When we consider the utility of public protest in an era of crumbling voting rights, rampant social-media disinformation campaigns, and unlimited corporate election spending, it’s worth taking a long view. Often, demonstrations are judged by their external impact: whether or not a set of demands were met. But in a system of governance that’s built to favor an entrenched minority, populated by legislators who seem increasingly unmoved by public opinion as they pass laws that are interpreted by a partisan, conservative Supreme Court, major policy wins are proving harder to achieve. In all likelihood, the efficacy of today’s progressive movement will not be measured by its immediate victories, but by its endurance.
The purpose of mass protest has always been twofold: There’s the strategic, external part, which seeks to change minds and shift the Overton window. And there’s the spontaneous, internal part, which concerns the experience of the people who are there.
Protests and marches reassure people that they’re neither alone in their anger or fear, nor crazy for being angry and fearful. They introduce demonstrators to new friends and networks of political activity. There’s nothing like the rush of standing in a chanting crowd, sweating or shivering with thousands of people who share one’s outrage, to revive flagging willpower.
As I looked back at videos of the Women’s March this week, I was surprised to be reminded of the good vibes at an event born, for many, of gutting pain. Attendees, many of whom had no doubt spent the previous day grieving Trump’s bone-chilling inauguration, were smiling and laughing, dancing to drums, writing cutesy and corny slogans on signs. By some estimations, this gave the march the appearance of unseriousness, or of unearned triumph for the new would-be activists for whom the hard part had not yet begun. But social movements feed on the sustenance of joy, especially in times when joyful news is hard to come by. In some ways, the Women’s March functioned as a pep rally to pump up participants for the long slog ahead.
The internal benefits of public protest were vital during the Trump administration, and they’re even more relevant now. I’m sure there are plenty of Women’s Marchers who heaved a sigh of relief and went “back to brunch” after Joe Biden took office, thinking the work was done. But I don’t think that’s the prevailing view among the people who first woke up to politics when Trump became president. They watched, as we all did, as right-wing rioters took the Capitol last Jan. 6. They’re witnessing the dissolution of a broad voting rights bill at the hands of two Democratic senators. They’re watching abortion rights disintegrate in Texas and across the South. And they’re living through the hottest years in recorded history, bracing for the next hurricane or forest fire, as the people with the power to save life on Earth as we know it look the other way.
The biggest threat to sustained activism in 2022 isn’t complacency in a political landscape where everything seems great. It’s a feeling of futility, because the political landscape sucks. It’s the sense that political organizing on the left is useless because structural advantages and unfair play are tipping the scales in favor of the right.

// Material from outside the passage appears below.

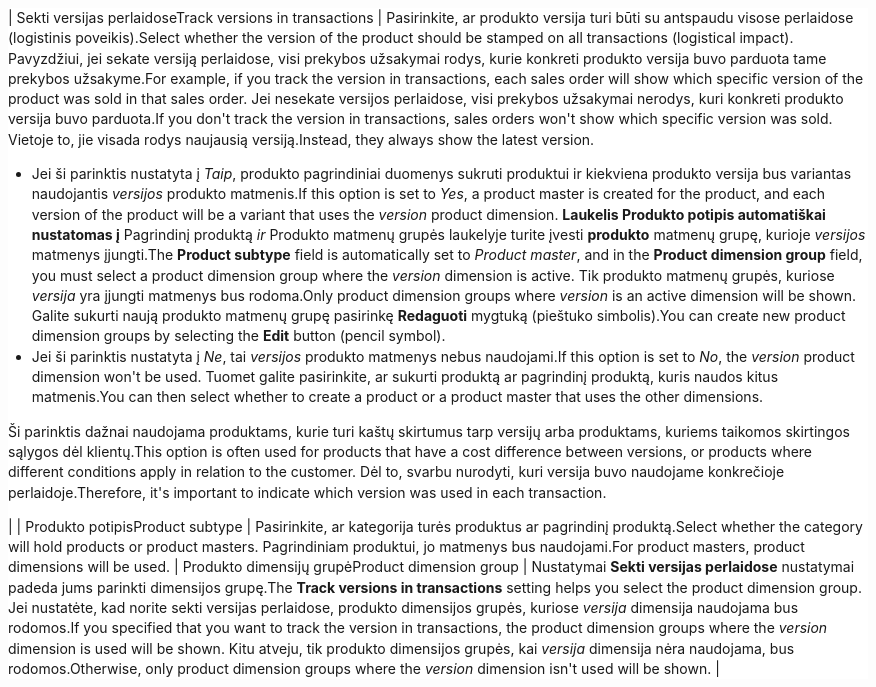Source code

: | <span data-ttu-id="3c5a0-211">Sekti versijas perlaidose</span><span class="sxs-lookup"><span data-stu-id="3c5a0-211">Track versions in transactions</span></span> | <span data-ttu-id="3c5a0-212">Pasirinkite, ar produkto versija turi būti su antspaudu visose perlaidose (logistinis poveikis).</span><span class="sxs-lookup"><span data-stu-id="3c5a0-212">Select whether the version of the product should be stamped on all transactions (logistical impact).</span></span> <span data-ttu-id="3c5a0-213">Pavyzdžiui, jei sekate versiją perlaidose, visi prekybos užsakymai rodys, kurie konkreti produkto versija buvo parduota tame prekybos užsakyme.</span><span class="sxs-lookup"><span data-stu-id="3c5a0-213">For example, if you track the version in transactions, each sales order will show which specific version of the product was sold in that sales order.</span></span> <span data-ttu-id="3c5a0-214">Jei nesekate versijos perlaidose, visi prekybos užsakymai nerodys, kuri konkreti produkto versija buvo parduota.</span><span class="sxs-lookup"><span data-stu-id="3c5a0-214">If you don't track the version in transactions, sales orders won't show which specific version was sold.</span></span> <span data-ttu-id="3c5a0-215">Vietoje to, jie visada rodys naujausią versiją.</span><span class="sxs-lookup"><span data-stu-id="3c5a0-215">Instead, they always show the latest version.</span></span><ul><li><span data-ttu-id="3c5a0-216">Jei ši parinktis nustatyta į *Taip*, produkto pagrindiniai duomenys sukruti produktui ir kiekviena produkto versija bus variantas naudojantis *versijos* produkto matmenis.</span><span class="sxs-lookup"><span data-stu-id="3c5a0-216">If this option is set to *Yes*, a product master is created for the product, and each version of the product will be a variant that uses the *version* product dimension.</span></span> <span data-ttu-id="3c5a0-217">**Laukelis Produkto potipis automatiškai nustatomas į** Pagrindinį produktą *ir* Produkto matmenų grupės laukelyje turite įvesti **produkto** matmenų grupę, kurioje *versijos* matmenys įjungti.</span><span class="sxs-lookup"><span data-stu-id="3c5a0-217">The **Product subtype** field is automatically set to *Product master*, and in the **Product dimension group** field, you must select a product dimension group where the *version* dimension is active.</span></span> <span data-ttu-id="3c5a0-218">Tik produkto matmenų grupės, kuriose *versija* yra įjungti matmenys bus rodoma.</span><span class="sxs-lookup"><span data-stu-id="3c5a0-218">Only product dimension groups where *version* is an active dimension will be shown.</span></span> <span data-ttu-id="3c5a0-219">Galite sukurti naują produkto matmenų grupę pasirinkę **Redaguoti** mygtuką (pieštuko simbolis).</span><span class="sxs-lookup"><span data-stu-id="3c5a0-219">You can create new product dimension groups by selecting the **Edit** button (pencil symbol).</span></span></li><li><span data-ttu-id="3c5a0-220">Jei ši parinktis nustatyta į *Ne*, tai *versijos* produkto matmenys nebus naudojami.</span><span class="sxs-lookup"><span data-stu-id="3c5a0-220">If this option is set to *No*, the *version* product dimension won't be used.</span></span> <span data-ttu-id="3c5a0-221">Tuomet galite pasirinkite, ar sukurti produktą ar pagrindinį produktą, kuris naudos kitus matmenis.</span><span class="sxs-lookup"><span data-stu-id="3c5a0-221">You can then select whether to create a product or a product master that uses the other dimensions.</span></span></li></ul><p><span data-ttu-id="3c5a0-222">Ši parinktis dažnai naudojama produktams, kurie turi kaštų skirtumus tarp versijų arba produktams, kuriems taikomos skirtingos sąlygos dėl klientų.</span><span class="sxs-lookup"><span data-stu-id="3c5a0-222">This option is often used for products that have a cost difference between versions, or products where different conditions apply in relation to the customer.</span></span> <span data-ttu-id="3c5a0-223">Dėl to, svarbu nurodyti, kuri versija buvo naudojame konkrečioje perlaidoje.</span><span class="sxs-lookup"><span data-stu-id="3c5a0-223">Therefore, it's important to indicate which version was used in each transaction.</span></span></p> |
| <span data-ttu-id="3c5a0-224">Produkto potipis</span><span class="sxs-lookup"><span data-stu-id="3c5a0-224">Product subtype</span></span> | <span data-ttu-id="3c5a0-225">Pasirinkite, ar kategorija turės produktus ar pagrindinį produktą.</span><span class="sxs-lookup"><span data-stu-id="3c5a0-225">Select whether the category will hold products or product masters.</span></span> <span data-ttu-id="3c5a0-226">Pagrindiniam produktui, jo matmenys bus naudojami.</span><span class="sxs-lookup"><span data-stu-id="3c5a0-226">For product masters, product dimensions will be used.</span></span>
| <span data-ttu-id="3c5a0-227">Produkto dimensijų grupė</span><span class="sxs-lookup"><span data-stu-id="3c5a0-227">Product dimension group</span></span> | <span data-ttu-id="3c5a0-228">Nustatymai **Sekti versijas perlaidose** nustatymai padeda jums parinkti dimensijos grupę.</span><span class="sxs-lookup"><span data-stu-id="3c5a0-228">The **Track versions in transactions** setting helps you select the product dimension group.</span></span> <span data-ttu-id="3c5a0-229">Jei nustatėte, kad norite sekti versijas perlaidose, produkto dimensijos grupės, kuriose *versija* dimensija naudojama bus rodomos.</span><span class="sxs-lookup"><span data-stu-id="3c5a0-229">If you specified that you want to track the version in transactions, the product dimension groups where the *version* dimension is used will be shown.</span></span> <span data-ttu-id="3c5a0-230">Kitu atveju, tik produkto dimensijos grupės, kai *versija* dimensija nėra naudojama, bus rodomos.</span><span class="sxs-lookup"><span data-stu-id="3c5a0-230">Otherwise, only product dimension groups where the *version* dimension isn't used will be shown.</span></span> |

In this moment, under those conditions, with five years of hindsight, the Women’s March looks nothing short of revolutionary. It showed hundreds of thousands of people, for the first time, what it felt like to be part of a movement. It gave them the chance to confront each other, face to face, about the lives that are erased when we talk about women as a monolith. It primed its participants to believe in a better future, and to persevere through spates of defeat. Its effects have long outlasted its leaders. Maybe David Brooks was right—that does sound like a “mass therapy” session. And what’s wrong with therapy?